Washington, Hanoi et la mare aux "canards boiteux"

Un Capitole dominé par les démocrates sera difficilement plus protectionniste que le 109ème Congrès. La majorité républicaine de la Chambre vient de refuser de normaliser les relations commerciales entre les Etats-Unis et le Vietnam, au grand dam du président qui sera cette semaine à Hanoi.

Aux Etats-Unis, l'expression "canard boiteux" est employée plus que d'ordinaire par les médias. Car en politique, elle renvoie généralement à deux situations gênantes: celle d'un président qui vient de perdre sa majorité au Congrès et qui devra composer avec un nouveau parlement susceptible de lui mener la vie dure jusqu'aux prochaines élections. On évoque alors le syndrome du "président canard boiteux". Ne soyez donc pas surpris par la démarche de George W. Bush depuis la semaine dernière.

L'expression est également employée à Washington pour désigner la période de quelques semaines pendant laquelle les élus du Capitole, fraîchement battus lors d'élections de mi-mandat, se retrouvent pour tenter de voter d'ultimes lois. Il s'agit de la "lame duck session".

Dans le cas présent, les sujets économiques à traiter d'ici à la fin décembre ne manqueront pas pour la majorité républicaine du 109ème Congrès: réforme de Fannie Mae et Freddie Mac, refonte de l'assurance dommage pour l'inondation après l'ouragan Katrina, transparence du comité chargé d'examiner l'impact que peuvent avoir des investissements étrangers pour la sécurité des Etats-Unis (CFIUS)...

Parmi ces sujets économiques, la "normalisation" des relations commerciales entre les Etats-Unis et le Vietnam tenait particulièrement à coeur aux lobbies patronaux américains. Les entreprises demandaient aux "canards boiteux" républicains de voter au plus vite cette mesure avant que ne débarquent en janvier ces "ânes" de démocrates qui, comme chacun sait, vont exacerber le sentiment protectionniste au Congrès.

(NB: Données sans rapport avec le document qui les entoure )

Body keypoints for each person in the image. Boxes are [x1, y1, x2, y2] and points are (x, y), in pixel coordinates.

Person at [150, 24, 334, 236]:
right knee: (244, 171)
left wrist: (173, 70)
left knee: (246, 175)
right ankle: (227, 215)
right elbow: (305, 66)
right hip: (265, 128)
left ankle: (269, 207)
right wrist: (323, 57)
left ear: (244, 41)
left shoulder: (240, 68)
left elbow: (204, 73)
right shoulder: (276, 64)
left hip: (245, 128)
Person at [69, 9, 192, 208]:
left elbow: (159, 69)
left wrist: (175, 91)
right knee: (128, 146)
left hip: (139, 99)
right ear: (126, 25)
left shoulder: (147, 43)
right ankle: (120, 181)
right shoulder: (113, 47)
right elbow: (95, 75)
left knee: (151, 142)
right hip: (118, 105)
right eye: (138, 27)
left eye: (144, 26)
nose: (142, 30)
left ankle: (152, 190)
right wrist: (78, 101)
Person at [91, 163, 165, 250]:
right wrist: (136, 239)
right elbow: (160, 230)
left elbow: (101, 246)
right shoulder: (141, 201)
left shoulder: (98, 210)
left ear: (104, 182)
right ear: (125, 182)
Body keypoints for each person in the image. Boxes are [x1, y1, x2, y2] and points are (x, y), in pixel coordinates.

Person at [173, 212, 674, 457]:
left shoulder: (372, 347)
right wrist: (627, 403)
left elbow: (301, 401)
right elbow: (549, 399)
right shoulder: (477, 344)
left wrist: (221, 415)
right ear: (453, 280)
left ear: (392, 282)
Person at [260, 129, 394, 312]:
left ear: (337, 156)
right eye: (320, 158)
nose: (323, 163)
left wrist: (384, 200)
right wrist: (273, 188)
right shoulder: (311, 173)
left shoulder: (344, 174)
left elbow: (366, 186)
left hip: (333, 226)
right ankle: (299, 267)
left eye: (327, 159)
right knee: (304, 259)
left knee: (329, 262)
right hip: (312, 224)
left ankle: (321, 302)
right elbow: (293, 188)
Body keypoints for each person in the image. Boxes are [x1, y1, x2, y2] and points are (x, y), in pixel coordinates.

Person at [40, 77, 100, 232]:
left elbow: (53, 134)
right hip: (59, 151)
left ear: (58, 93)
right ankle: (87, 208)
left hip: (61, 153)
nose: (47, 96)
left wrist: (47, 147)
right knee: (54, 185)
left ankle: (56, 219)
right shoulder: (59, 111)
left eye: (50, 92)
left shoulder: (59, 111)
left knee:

Las! Dans un revirement de dernière minute, l'état-major républicain de la Chambre des représentants a annoncé mardi qu'il renonçait à faire adopter cette normalisation. Au grand dam de la représentante au Commerce, Susan Schwab, qui aimerait voir un maximum de traités bilatéraux scellés avant que n'expire en juin le "fast track", la procédure donnant au président américain l'autorité de négocier des accords commerciaux. Au grand regret, surtout, de George W. Bush, ridiculisé par son propre camp avant son arrivée demain au Forum de coopération Asie-Pacifique (Apec) à Hanoi. L'hôte de la Maison-Blanche espérait arriver dans la capitale vietnamienne chargé du précieux cadeau qu'aurait constitué cette normalisation. Il aurait alors profité de sa visite pour la promulguer en grande pompe.

Les raisons qui ont poussé les parlementaires à repousser ce traité sont obscures et multiformes à la fois. La presse américaine évoque les réticences des milieux syndicaux américains, les subventions qu'accorde le gouvernement vietnamien à son industrie textile... Les partisans du traité estiment qu'il aurait permis de panser les plaies subsistantes, de part et d'autre du Pacifique, depuis la guerre du Vietnam. Une occasion manquée qui ne redorera pas le blason plutôt terni du 109ème Congrès sortant.